What I don't understand is why the lookup doesn't just fail. XEmacs
shouldn't hang forever, no matter what happens.
And I don't understand how the BadWindow messages are related, but they
seem to appear after I switch (using Alt-TAB in WindowMaker) to another
window (and possibly back)
For what it's worth (not much, I'm afraid), here's the lisp backtrace
produced when I kill (-INT) this hanging xemacs:
Lisp backtrace follows:
open-network-stream-internal("nntpd" #<buffer " *server
news-server.san.rr.com nntp *nntpd**"> "news-server.san.
rr.com" "nntp" nil)
# bind (coding-system-for-read coding-system-for-write cs-r cs-w protocol service host
buffer name)
open-network-stream("nntpd" #<buffer " *server
news-server.san.rr.com
nntp *nntpd**"> "news-server.san.rr.com" "
nntp")
# bind (buffer)
nntp-open-network-stream(#<buffer " *server
news-server.san.rr.com nntp
*nntpd**">)
# bind (coding-system-for-read coding-system-for-write)
byte-code("..." [pbuffer nntp-open-connection-function coding-system-for-read
coding-system-for-write nntp-coding
-system-for-write nntp-coding-system-for-read] 2)
# (condition-case ... . ((error) (quit (byte-code "ÁÂ!¨!¨ÄÅÆ\"¨Æ§" ...
3))))
# bind (timer pbuffer buffer)
nntp-open-connection(#<buffer " *nntpd*">)
# bind (connectionless defs server)
nntp-open-server("news-server.san.rr.com" nil)

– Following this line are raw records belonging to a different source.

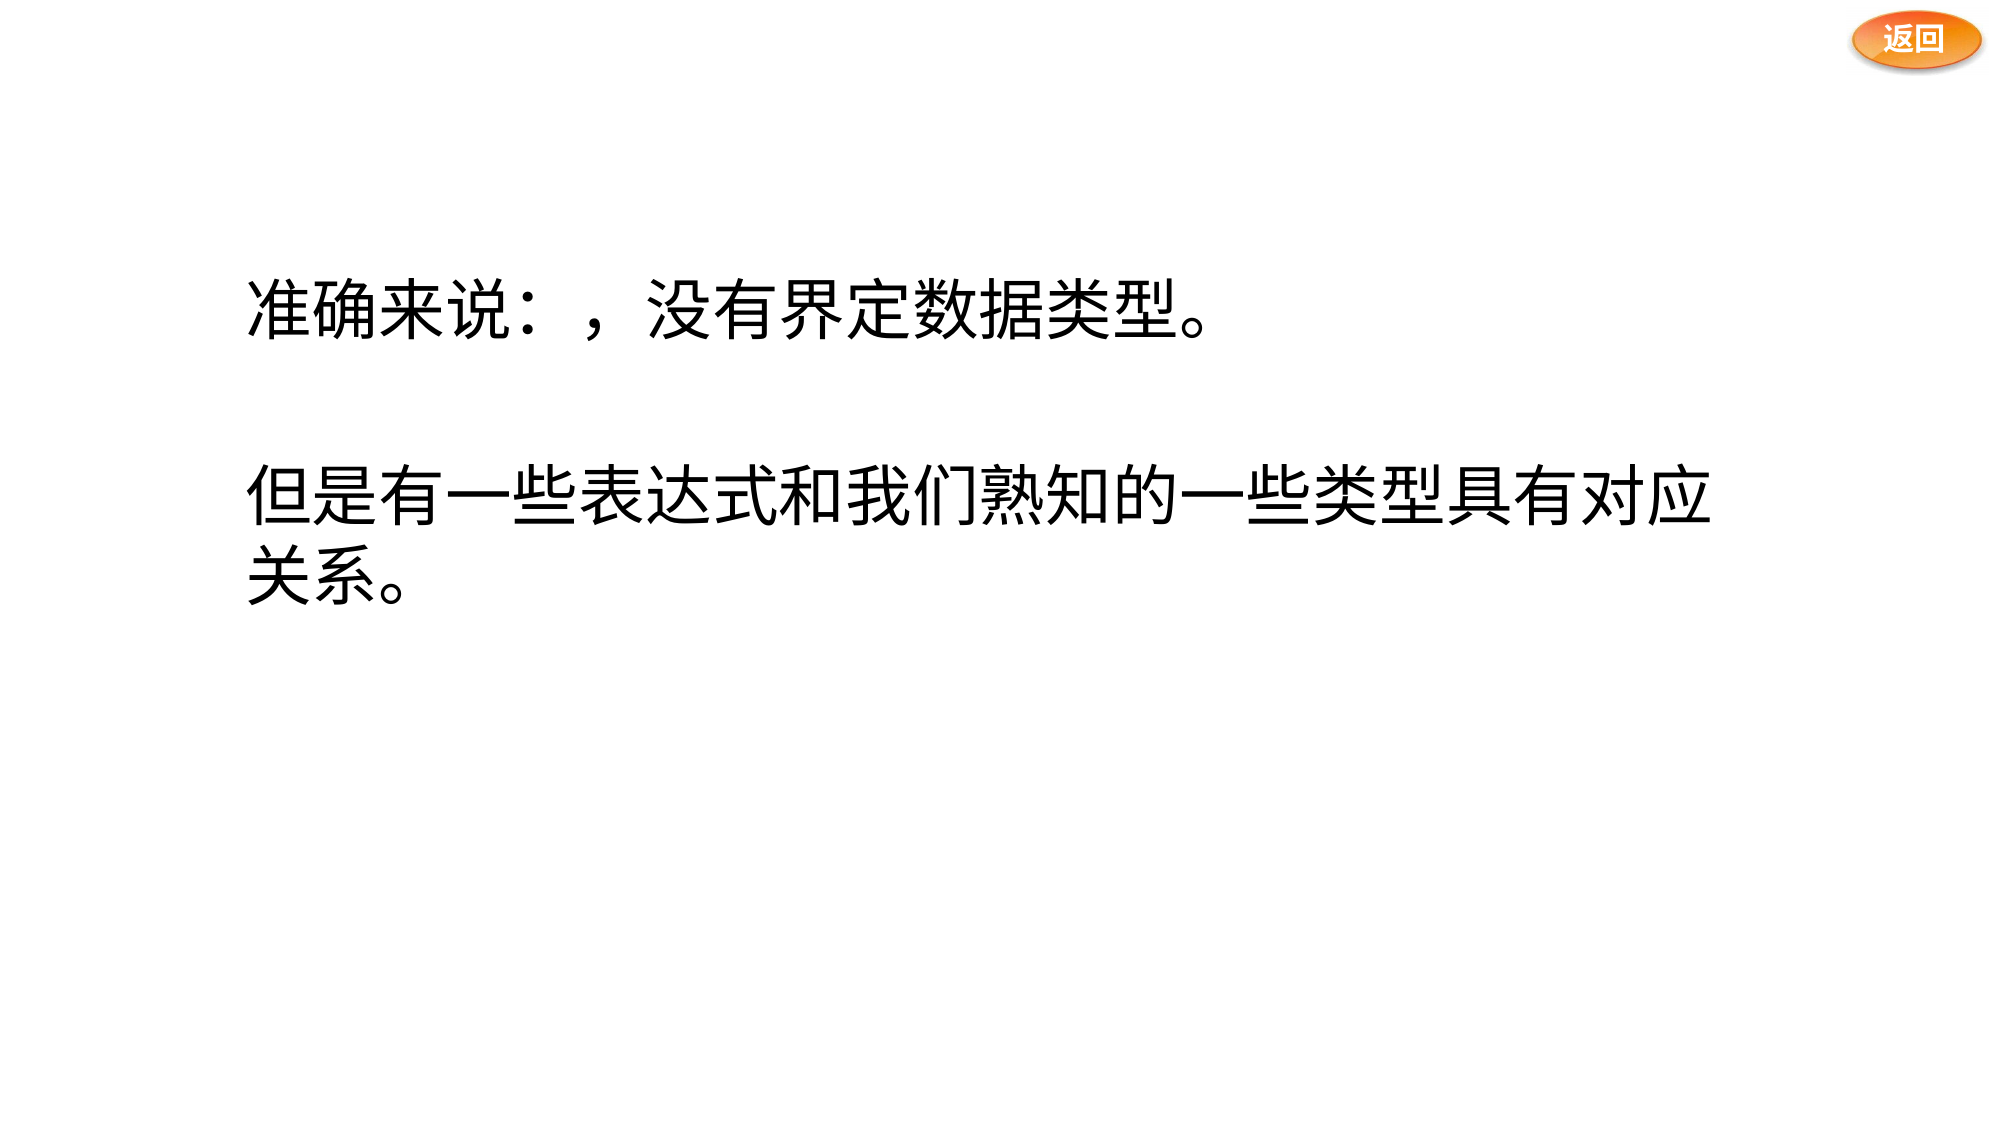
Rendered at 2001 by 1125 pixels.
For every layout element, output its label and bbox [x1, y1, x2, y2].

picture [1846, 7, 1989, 76]
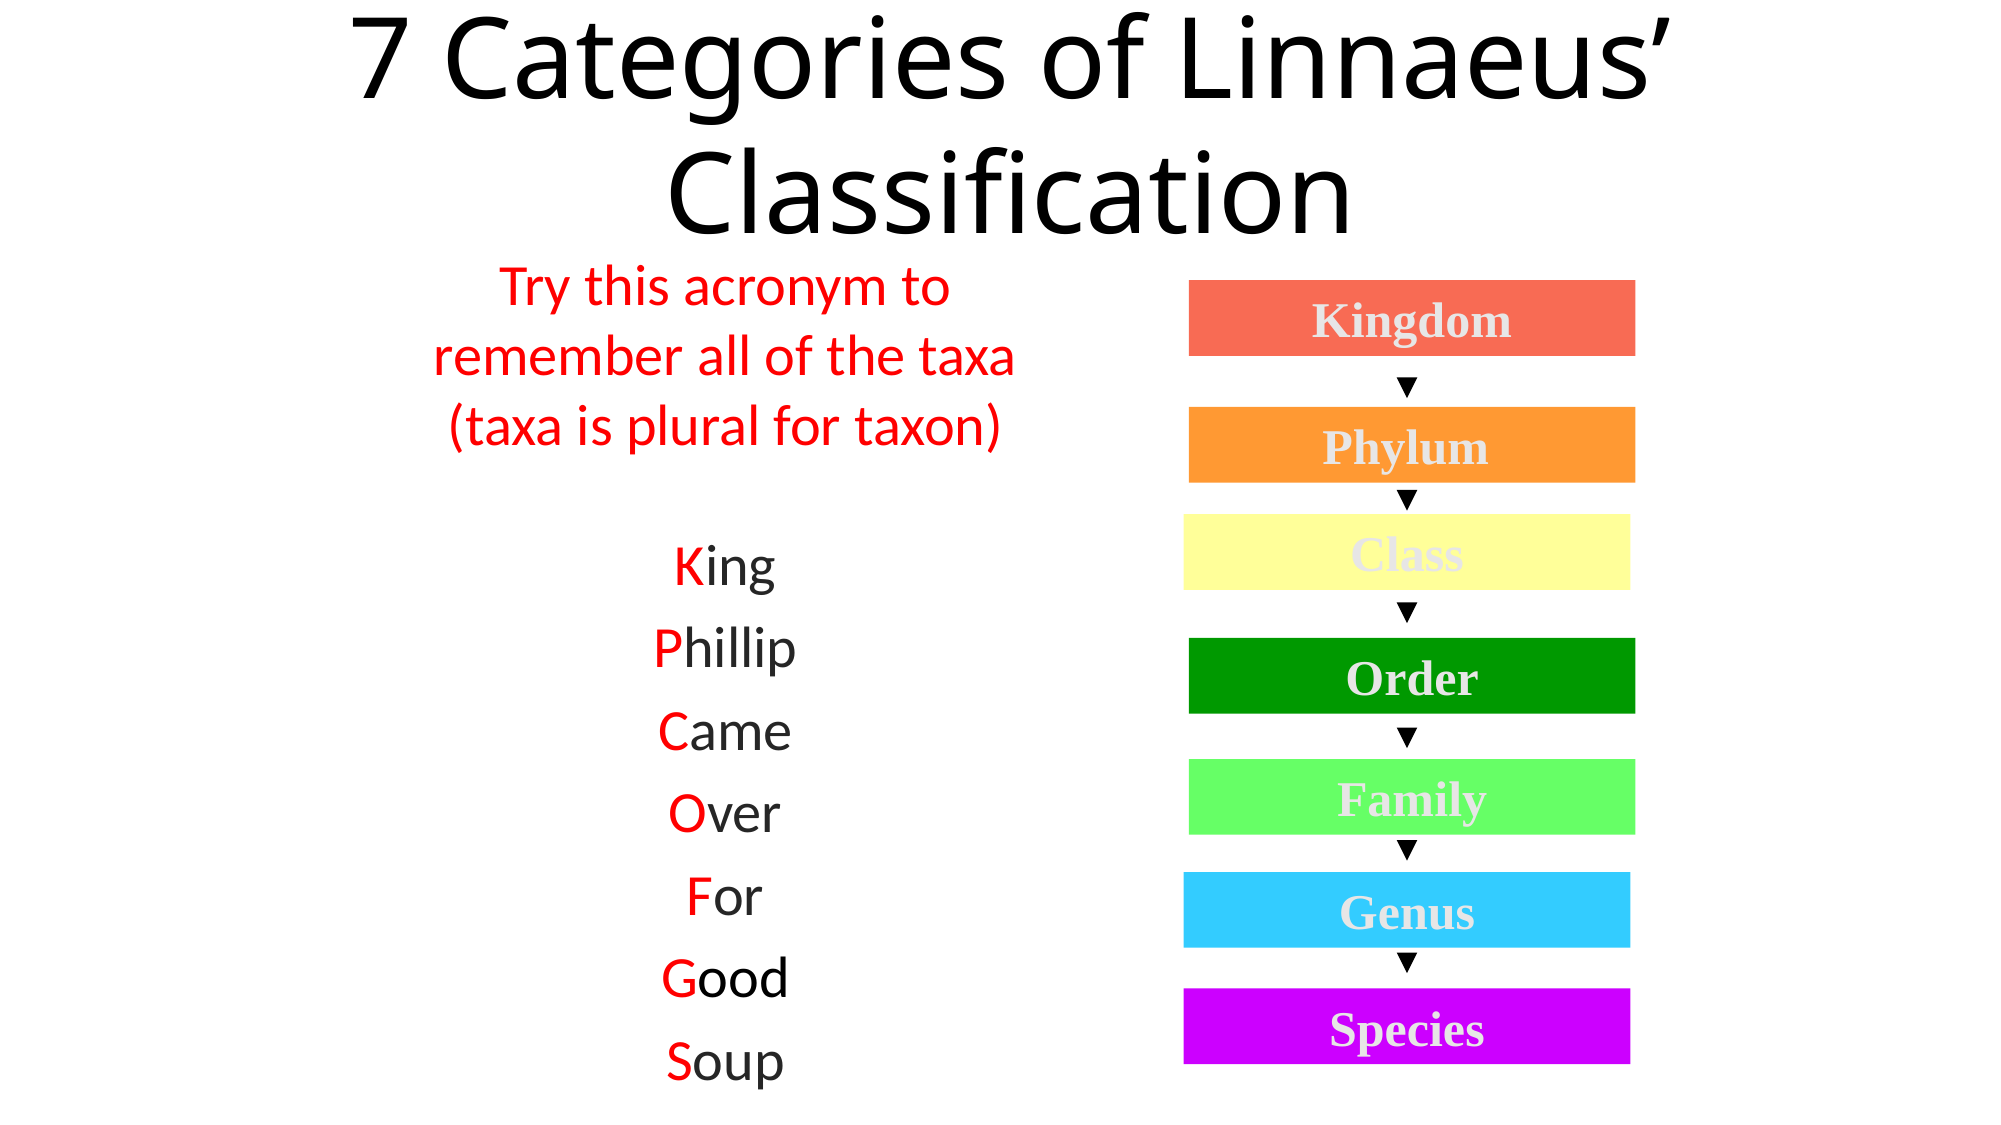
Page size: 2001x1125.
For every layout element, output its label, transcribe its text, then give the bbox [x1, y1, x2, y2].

text_box Family [1188, 759, 1636, 835]
text_box Kingdom [1188, 280, 1636, 356]
list Try this acronym to remember all of the taxa (taxa is plural for taxon) King Phillip Came Over For Good Soup [363, 239, 1088, 1007]
title 7 Categories of Linnaeus’ Classification [66, 34, 1955, 208]
text_box Phylum [1188, 406, 1636, 483]
text_box Genus [1183, 872, 1631, 948]
text_box Species [1183, 988, 1631, 1065]
text_box Order [1188, 637, 1636, 714]
text_box Class [1183, 514, 1631, 590]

byte-code("..." [gnus-command-method gnus-get-function open-server] 3)
# (condition-case ... . ((error (byte-code "ÁÂÃÄ!\"\"¨Æ§" ... 6))
(quit (gnus-message 1 "Quit trying to open server") nil)))
# bind (elem gnus-command-method)
gnus-open-server((nntp "news-server.san.rr.com"))
byte-code("..." [result method gnus-open-server] 2)
# (condition-case ... . ((quit (message "Quit gnus-check-server") nil)))
# bind (method result method silent method active method dont-check scan group)
gnus-activate-group("nntp+news-server.san.rr.com:comp.emacs.xemacs" scan)
# bind (retrieve-groups method active group info scanned-methods foreign-level level
newsrc level)
gnus-get-unread-articles(nil)
# bind (gnus-inhibit-demon nnmail-fetched-sources arg)
gnus-group-get-new-news(nil)
# bind (command-debug-status)
call-interactively(gnus-group-get-new-news)
# (condition-case ... . error)
# (catch top-level ...)
[1] Terminated xemacs-21.4.14
235.510u 6.680s 5:07:47.12 1.3% 0+0k 0+0io 17739pf+0w
So, it seems my hangs are directly related to the resolver (no DNS
servers being reachable) and should be easily reproducible.
--J.